Yes! 5DMIII I hear its the new king of high ISO beating out the D3S and D4.


----------



## jaomul (Mar 19, 2012)

Ya I think that the 2 posts above refer to entry level on a different planet.Your most obvious choice is the 550d (t2i in the states) i think. It is just a step up from canons entry level 1100d, has great picture quality and hd video if that's your thing. It is a great starter camera but that makes it sound like you will need to upgrade soon after buying it.In my opinion most people using this camera will find it has more than they ever need unless they really go into photography. It be a big step up from your current camera


----------



## KenC (Mar 19, 2012)

I agree with the suggestion of the T2i.  I have a G11, which is a great camera, but even my earlier Rebel DSLR was capable of producing better image quality, and the T2i much more so.  In addition you get the benefit of having your choice of lenses.  I started with the 50/1.8 because a 50 was my most frequently used lens on my old Pentax film cameras.  The angle of view on a non-full frame camera is a bit tighter, but it functions essentially as a normal lens.


----------



## hukim0531 (Mar 19, 2012)

jaomul said:


> Ya I think that the 2 posts above refer to entry level on a different planet.Your most obvious choice is the 550d (t2i in the states) i think. It is just a step up from canons entry level 1100d, has great picture quality and hd video if that's your thing. It is a great starter camera but that makes it sound like you will need to upgrade soon after buying it.In my opinion most people using this camera will find it has more than they ever need unless they really go into photography. It be a big step up from your current camera



I started out with a used XTi I purchased off of eBay as a newbie and served me well.  It was a great learning tool for me.  I second Jaomul's thoughts in starting out with an entrish body and step up to more expensive, more complicated body once you are comfortable with how to set correct exposure (combination of ISO, shutter speed and aperture).  A good book to read is "Understanding Exposure" by Bryan Peterson.  $16 on Amazon.  You can start with a decent lens if money is of no issue, but if it is, go with 50mm f/1.8 prime lens.  If you can find 1st iteration (mark 1) of 50 f1.8 lens, it will lask you longer while similar optics as mark 2.  

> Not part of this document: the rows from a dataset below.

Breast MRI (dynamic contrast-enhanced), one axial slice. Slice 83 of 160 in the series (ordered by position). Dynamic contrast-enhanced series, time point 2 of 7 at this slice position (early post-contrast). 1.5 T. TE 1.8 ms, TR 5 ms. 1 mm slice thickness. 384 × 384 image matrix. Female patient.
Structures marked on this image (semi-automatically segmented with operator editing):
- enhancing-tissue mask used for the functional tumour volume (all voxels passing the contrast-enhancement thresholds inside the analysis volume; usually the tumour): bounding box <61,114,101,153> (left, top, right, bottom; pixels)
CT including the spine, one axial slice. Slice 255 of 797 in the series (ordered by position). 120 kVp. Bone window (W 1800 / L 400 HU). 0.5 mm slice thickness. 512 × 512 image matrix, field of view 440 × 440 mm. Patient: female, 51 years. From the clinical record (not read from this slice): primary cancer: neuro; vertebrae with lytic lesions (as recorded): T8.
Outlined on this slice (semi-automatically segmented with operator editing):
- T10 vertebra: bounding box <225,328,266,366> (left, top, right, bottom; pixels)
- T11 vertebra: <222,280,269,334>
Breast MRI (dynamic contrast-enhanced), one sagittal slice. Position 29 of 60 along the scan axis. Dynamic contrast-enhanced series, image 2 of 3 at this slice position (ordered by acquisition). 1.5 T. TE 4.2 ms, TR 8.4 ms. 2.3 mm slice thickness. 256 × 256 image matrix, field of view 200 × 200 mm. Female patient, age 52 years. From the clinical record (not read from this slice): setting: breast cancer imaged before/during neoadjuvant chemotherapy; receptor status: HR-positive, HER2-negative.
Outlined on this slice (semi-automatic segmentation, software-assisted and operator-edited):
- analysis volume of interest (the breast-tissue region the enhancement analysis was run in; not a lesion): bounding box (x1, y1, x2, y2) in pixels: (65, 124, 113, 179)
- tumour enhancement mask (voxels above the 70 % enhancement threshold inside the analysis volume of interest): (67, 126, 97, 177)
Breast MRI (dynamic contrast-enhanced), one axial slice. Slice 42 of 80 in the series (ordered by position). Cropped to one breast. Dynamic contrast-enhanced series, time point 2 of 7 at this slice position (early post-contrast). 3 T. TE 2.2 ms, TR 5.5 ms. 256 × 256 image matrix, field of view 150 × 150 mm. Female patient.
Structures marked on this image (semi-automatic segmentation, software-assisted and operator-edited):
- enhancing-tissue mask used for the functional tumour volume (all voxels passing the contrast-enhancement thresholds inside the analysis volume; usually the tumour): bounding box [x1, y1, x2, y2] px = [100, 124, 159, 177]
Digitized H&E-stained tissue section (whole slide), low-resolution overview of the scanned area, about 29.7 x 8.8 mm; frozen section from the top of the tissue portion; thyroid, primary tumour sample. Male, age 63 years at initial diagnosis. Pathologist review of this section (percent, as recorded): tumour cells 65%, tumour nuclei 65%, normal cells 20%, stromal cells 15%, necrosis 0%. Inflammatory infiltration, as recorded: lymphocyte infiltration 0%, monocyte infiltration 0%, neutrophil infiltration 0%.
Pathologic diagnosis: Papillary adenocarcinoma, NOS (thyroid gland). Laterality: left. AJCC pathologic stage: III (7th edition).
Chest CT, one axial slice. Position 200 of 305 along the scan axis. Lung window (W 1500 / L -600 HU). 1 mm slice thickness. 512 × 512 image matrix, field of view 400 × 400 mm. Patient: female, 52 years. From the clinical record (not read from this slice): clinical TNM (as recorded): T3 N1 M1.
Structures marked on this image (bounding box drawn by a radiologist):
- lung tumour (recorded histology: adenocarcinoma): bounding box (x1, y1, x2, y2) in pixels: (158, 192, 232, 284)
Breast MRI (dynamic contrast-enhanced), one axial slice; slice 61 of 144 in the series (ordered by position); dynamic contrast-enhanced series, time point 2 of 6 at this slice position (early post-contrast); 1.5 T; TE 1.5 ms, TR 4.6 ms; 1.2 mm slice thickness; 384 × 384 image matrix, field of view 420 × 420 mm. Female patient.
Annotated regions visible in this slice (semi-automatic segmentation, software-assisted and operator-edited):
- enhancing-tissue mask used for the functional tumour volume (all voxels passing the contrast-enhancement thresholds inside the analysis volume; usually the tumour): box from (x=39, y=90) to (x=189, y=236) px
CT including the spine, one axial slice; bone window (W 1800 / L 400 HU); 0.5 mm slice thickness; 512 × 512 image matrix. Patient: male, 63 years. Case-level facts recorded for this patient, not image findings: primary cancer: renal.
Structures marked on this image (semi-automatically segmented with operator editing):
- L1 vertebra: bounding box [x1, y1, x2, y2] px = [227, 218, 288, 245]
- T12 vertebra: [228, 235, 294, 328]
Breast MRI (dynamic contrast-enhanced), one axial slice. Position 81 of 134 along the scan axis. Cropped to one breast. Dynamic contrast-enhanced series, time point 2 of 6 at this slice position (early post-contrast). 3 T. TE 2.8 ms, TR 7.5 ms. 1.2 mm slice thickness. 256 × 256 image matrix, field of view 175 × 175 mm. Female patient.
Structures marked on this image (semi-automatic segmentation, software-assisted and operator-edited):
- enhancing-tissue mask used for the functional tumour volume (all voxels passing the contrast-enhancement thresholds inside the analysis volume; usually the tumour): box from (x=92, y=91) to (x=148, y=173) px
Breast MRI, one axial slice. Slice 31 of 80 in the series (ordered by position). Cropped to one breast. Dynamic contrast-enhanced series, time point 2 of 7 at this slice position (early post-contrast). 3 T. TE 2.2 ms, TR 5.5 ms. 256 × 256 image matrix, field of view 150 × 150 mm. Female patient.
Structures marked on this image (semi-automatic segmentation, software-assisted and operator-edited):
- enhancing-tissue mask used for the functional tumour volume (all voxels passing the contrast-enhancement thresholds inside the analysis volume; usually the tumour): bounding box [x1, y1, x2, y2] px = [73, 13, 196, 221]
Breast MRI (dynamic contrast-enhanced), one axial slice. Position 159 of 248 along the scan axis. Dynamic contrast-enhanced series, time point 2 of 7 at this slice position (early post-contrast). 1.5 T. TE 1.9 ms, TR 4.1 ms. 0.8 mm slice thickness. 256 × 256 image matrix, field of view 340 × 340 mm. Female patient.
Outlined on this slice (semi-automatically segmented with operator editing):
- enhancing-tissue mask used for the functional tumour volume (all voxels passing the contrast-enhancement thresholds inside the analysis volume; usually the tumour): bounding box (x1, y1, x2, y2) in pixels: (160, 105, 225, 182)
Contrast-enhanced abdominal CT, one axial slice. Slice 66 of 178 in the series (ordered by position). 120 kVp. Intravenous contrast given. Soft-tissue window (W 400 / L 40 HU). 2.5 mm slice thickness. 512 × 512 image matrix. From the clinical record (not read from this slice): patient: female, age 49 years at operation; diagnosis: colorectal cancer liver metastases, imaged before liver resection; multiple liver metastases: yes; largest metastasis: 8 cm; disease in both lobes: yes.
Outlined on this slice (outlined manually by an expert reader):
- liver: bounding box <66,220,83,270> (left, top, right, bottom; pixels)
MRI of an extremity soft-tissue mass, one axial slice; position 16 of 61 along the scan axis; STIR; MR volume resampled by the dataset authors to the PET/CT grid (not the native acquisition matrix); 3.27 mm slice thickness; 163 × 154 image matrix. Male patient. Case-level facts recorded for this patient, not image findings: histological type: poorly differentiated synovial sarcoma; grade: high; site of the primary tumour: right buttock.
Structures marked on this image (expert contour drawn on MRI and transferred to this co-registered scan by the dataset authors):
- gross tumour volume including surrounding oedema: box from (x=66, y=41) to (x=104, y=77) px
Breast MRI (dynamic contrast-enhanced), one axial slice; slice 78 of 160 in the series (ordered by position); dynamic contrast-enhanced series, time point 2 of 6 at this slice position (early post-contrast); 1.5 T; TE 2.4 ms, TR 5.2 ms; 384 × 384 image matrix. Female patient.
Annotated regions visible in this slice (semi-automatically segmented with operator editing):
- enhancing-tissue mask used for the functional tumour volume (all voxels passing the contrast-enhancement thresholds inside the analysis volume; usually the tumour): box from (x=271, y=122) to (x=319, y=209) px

Again, if money's of no issue, I think I would have started with a full frame (FF) camera namely 5d mark 2 unless you shoot mainly birds or sports that takes advantage of 1.6x crop factor.


----------



## MarbleChameleon (Mar 20, 2012)

After some research on the T2i, I decided its an appropriate starting point, and will most likely purchase it. Thanks for the input and time!


----------